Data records
* * *

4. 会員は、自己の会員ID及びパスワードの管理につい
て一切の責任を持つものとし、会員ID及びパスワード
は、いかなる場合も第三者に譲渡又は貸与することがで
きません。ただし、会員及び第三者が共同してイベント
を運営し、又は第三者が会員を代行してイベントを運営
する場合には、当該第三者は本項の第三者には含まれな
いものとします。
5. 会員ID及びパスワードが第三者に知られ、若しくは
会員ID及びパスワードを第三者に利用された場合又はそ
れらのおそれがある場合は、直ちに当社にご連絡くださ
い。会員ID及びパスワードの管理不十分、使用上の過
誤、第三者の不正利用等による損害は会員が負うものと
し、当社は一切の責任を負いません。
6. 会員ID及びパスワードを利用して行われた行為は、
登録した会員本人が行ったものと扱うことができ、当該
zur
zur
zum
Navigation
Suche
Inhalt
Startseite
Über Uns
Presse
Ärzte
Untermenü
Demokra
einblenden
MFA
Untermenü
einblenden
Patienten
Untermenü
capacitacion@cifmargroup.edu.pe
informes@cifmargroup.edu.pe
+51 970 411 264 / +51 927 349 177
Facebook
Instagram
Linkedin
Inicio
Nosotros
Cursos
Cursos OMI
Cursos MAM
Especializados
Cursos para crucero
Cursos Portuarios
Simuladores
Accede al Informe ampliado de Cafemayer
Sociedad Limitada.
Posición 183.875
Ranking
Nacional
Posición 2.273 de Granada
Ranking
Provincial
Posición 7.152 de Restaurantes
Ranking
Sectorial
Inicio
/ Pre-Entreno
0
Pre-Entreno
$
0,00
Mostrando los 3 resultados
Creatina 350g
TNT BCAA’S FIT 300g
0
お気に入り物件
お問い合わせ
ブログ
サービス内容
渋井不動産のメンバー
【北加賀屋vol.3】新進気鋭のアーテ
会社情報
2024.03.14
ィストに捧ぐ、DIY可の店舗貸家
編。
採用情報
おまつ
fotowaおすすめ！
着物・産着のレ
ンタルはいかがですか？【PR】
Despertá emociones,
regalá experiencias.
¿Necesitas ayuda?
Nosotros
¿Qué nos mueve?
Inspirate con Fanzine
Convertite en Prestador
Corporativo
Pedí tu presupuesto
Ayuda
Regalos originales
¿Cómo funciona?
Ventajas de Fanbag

* * *

Work required
Rewrite every line of the records above as a JSON list of strings, one string per line, and leave out any blank lines.

Exercise answer
[
  "4. 会員は、自己の会員ID及びパスワードの管理につい",
  "て一切の責任を持つものとし、会員ID及びパスワード",
  "は、いかなる場合も第三者に譲渡又は貸与することがで",
  "きません。ただし、会員及び第三者が共同してイベント",
  "を運営し、又は第三者が会員を代行してイベントを運営",
  "する場合には、当該第三者は本項の第三者には含まれな",
  "いものとします。",
  "5. 会員ID及びパスワードが第三者に知られ、若しくは",
  "会員ID及びパスワードを第三者に利用された場合又はそ",
  "れらのおそれがある場合は、直ちに当社にご連絡くださ",
  "い。会員ID及びパスワードの管理不十分、使用上の過",
  "誤、第三者の不正利用等による損害は会員が負うものと",
  "し、当社は一切の責任を負いません。",
  "6. 会員ID及びパスワードを利用して行われた行為は、",
  "登録した会員本人が行ったものと扱うことができ、当該",
  "zur",
  "zur",
  "zum",
  "Navigation",
  "Suche",
  "Inhalt",
  "Startseite",
  "Über Uns",
  "Presse",
  "Ärzte",
  "Untermenü",
  "Demokra",
  "einblenden",
  "MFA",
  "Untermenü",
  "einblenden",
  "Patienten",
  "Untermenü",
  "capacitacion@cifmargroup.edu.pe",
  "informes@cifmargroup.edu.pe",
  "+51 970 411 264 / +51 927 349 177",
  "Facebook",
  "Instagram",
  "Linkedin",
  "Inicio",
  "Nosotros",
  "Cursos",
  "Cursos OMI",
  "Cursos MAM",
  "Especializados",
  "Cursos para crucero",
  "Cursos Portuarios",
  "Simuladores",
  "Accede al Informe ampliado de Cafemayer",
  "Sociedad Limitada.",
  "Posición 183.875",
  "Ranking",
  "Nacional",
  "Posición 2.273 de Granada",
  "Ranking",
  "Provincial",
  "Posición 7.152 de Restaurantes",
  "Ranking",
  "Sectorial",
  "Inicio",
  "/ Pre-Entreno",
  "0",
  "Pre-Entreno",
  "$",
  "0,00",
  "Mostrando los 3 resultados",
  "Creatina 350g",
  "TNT BCAA’S FIT 300g",
  "0",
  "お気に入り物件",
  "お問い合わせ",
  "ブログ",
  "サービス内容",
  "渋井不動産のメンバー",
  "【北加賀屋vol.3】新進気鋭のアーテ",
  "会社情報",
  "2024.03.14",
  "ィストに捧ぐ、DIY可の店舗貸家",
  "編。",
  "採用情報",
  "おまつ",
  "fotowaおすすめ！",
  "着物・産着のレ",
  "ンタルはいかがですか？【PR】",
  "Despertá emociones,",
  "regalá experiencias.",
  "¿Necesitas ayuda?",
  "Nosotros",
  "¿Qué nos mueve?",
  "Inspirate con Fanzine",
  "Convertite en Prestador",
  "Corporativo",
  "Pedí tu presupuesto",
  "Ayuda",
  "Regalos originales",
  "¿Cómo funciona?",
  "Ventajas de Fanbag"
]